Tasks to complete
1. According to the forum post about Netflix movies, who wrote and directed The Poker House?
2. Pick up the forum post about Netflix movies after its final sentence and keep writing in the same voice.

Supplied passage
September 1st, 2013, 8:16 pm #382

Some movies on Netflix...

Hostel Part III (was a direct-to-video in 2011) - Nothing special, except the novelty of it taking place in Vegas... a few familiar faces - Chris Coy from Treme, John Hensley from Nip/Tuck...

House at the End of the Street (2012) - I love Jennifer Lawrence, I think she's very pretty and cool. Elisabeth Shue, Max Thieriot from Bates Motel, I like him, he's good...

Going to watch The Poker House (2008), with Lawrence (first major film role) and Selma Blair (I've always liked her) next, but I got distracted by an old bit of unfinished viewing (Poker House is written and directed by actress Lori Petty, who appears in the thing I'm watching now) ... the silly-but-mostly-fun Fox series Prison Break ended four years ago, but there was a two-episode straight-to-dvd epilogue that I never got around to renting (dvd had the subtitle 'The Final Break', but the episodes were titled 'The Old Ball and Chain' and 'Free'). Krystal said she rented it a few months after the series ended...

Record set
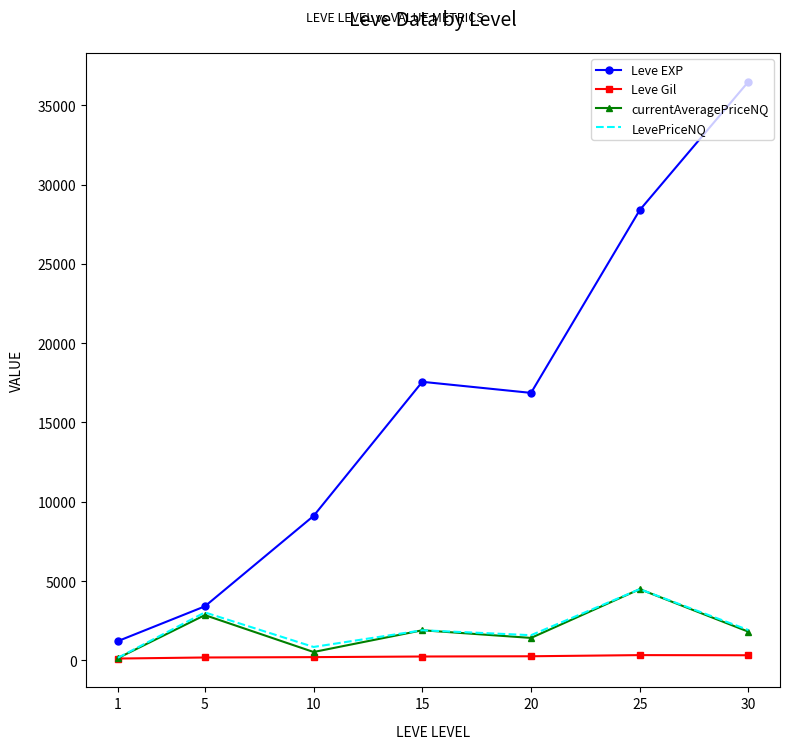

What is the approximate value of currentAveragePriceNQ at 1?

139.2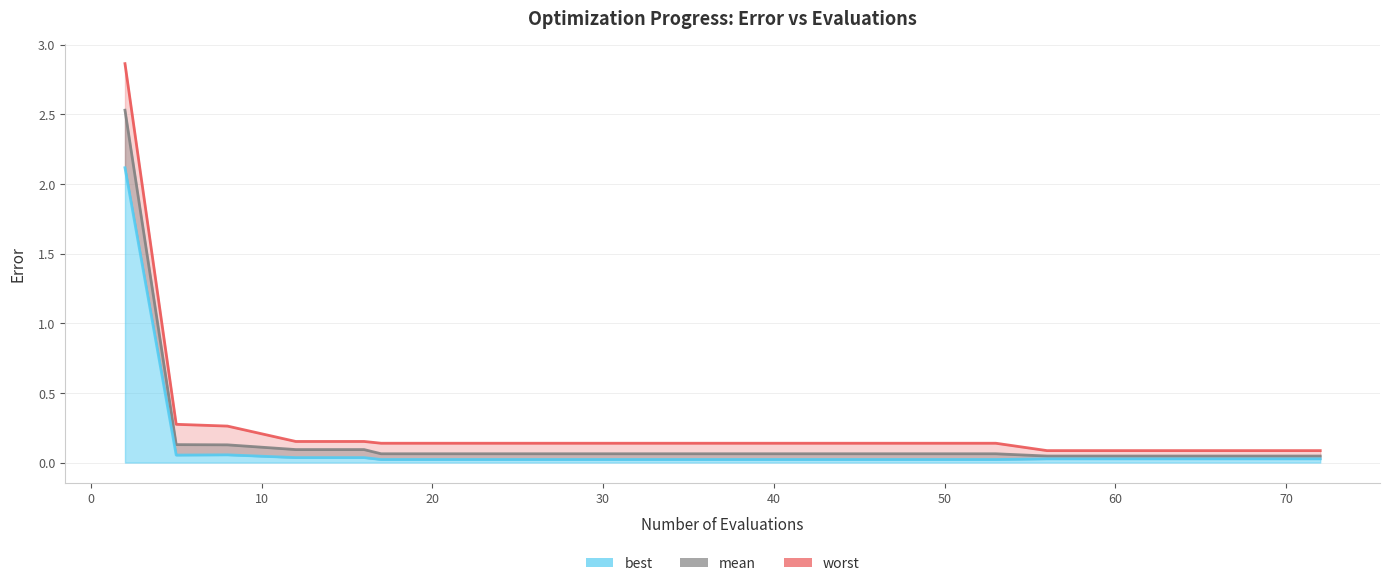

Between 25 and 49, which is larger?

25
* * *
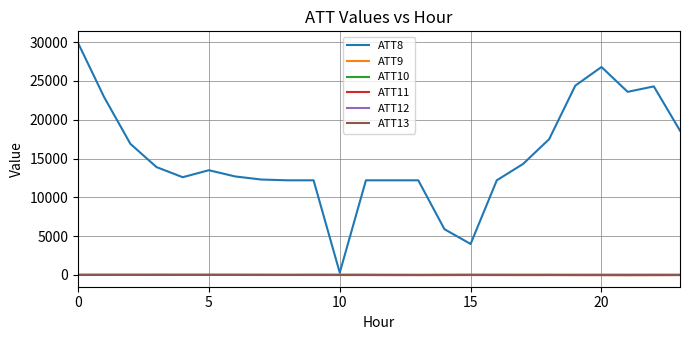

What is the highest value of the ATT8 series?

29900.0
...
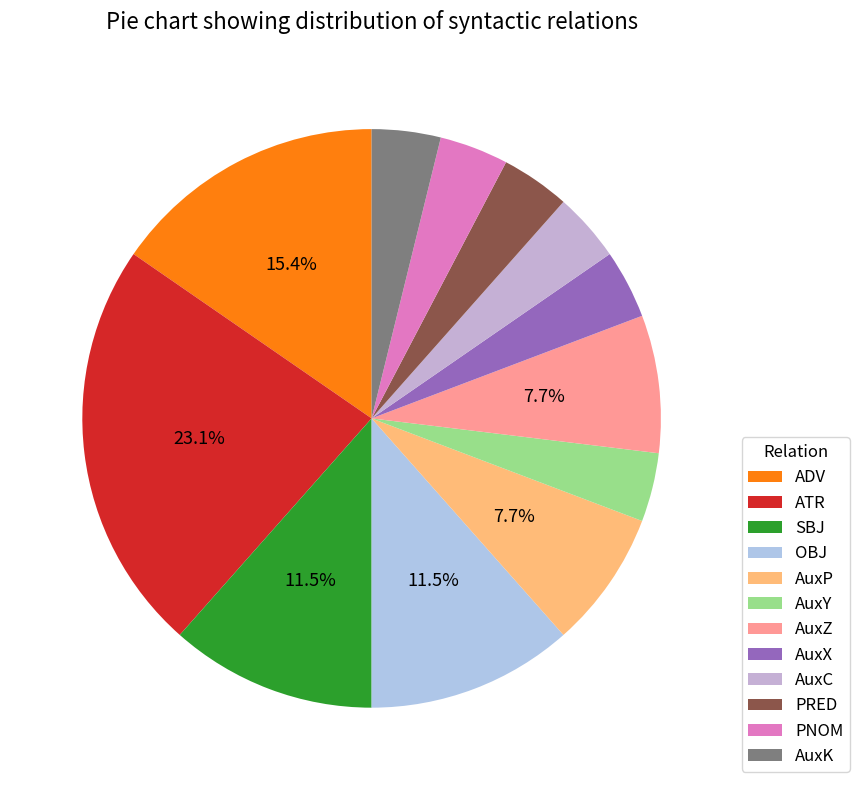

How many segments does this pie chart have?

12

Solved tasks
1. Actress Lori Petty wrote and directed it.

2.
Kinda fun to hear the music again... fun seeing the series' semi-good-guys-win scenario quickly become another 'we have to do another prison break', this time for Sara... the women prison brings OrangeITNB to mind... Kim Coates (Tig on SOA) is in it, and Dot Marie-Jones from Glee...
Last edited by Dax on September 1st, 2013, 8:17 pm, edited 1 time in total.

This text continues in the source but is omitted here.